===== Data provided

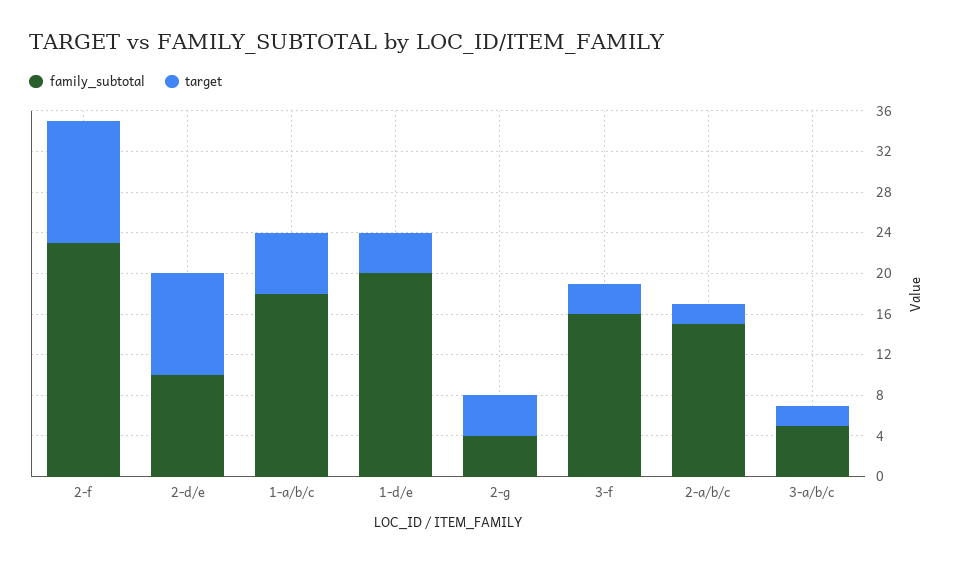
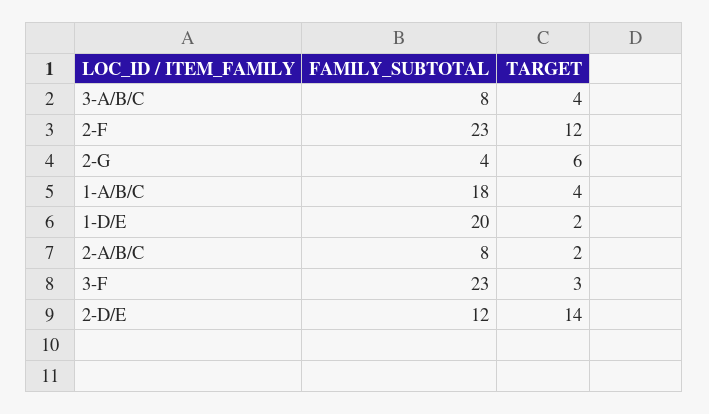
family_subtotal, 2-d/e: 10 -> 12
target, 2-d/e: 10 -> 14
target, 1-a/b/c: 6 -> 4
target, 1-d/e: 4 -> 2
target, 2-g: 4 -> 6
family_subtotal, 3-f: 16 -> 23
family_subtotal, 2-a/b/c: 15 -> 8
family_subtotal, 3-a/b/c: 5 -> 8
target, 3-a/b/c: 2 -> 4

==========

Reproduce all of the entries above word for word, but leave out their pictures.

family_subtotal, 2-d/e: 10 -> 12
target, 2-d/e: 10 -> 14
target, 1-a/b/c: 6 -> 4
target, 1-d/e: 4 -> 2
target, 2-g: 4 -> 6
family_subtotal, 3-f: 16 -> 23
family_subtotal, 2-a/b/c: 15 -> 8
family_subtotal, 3-a/b/c: 5 -> 8
target, 3-a/b/c: 2 -> 4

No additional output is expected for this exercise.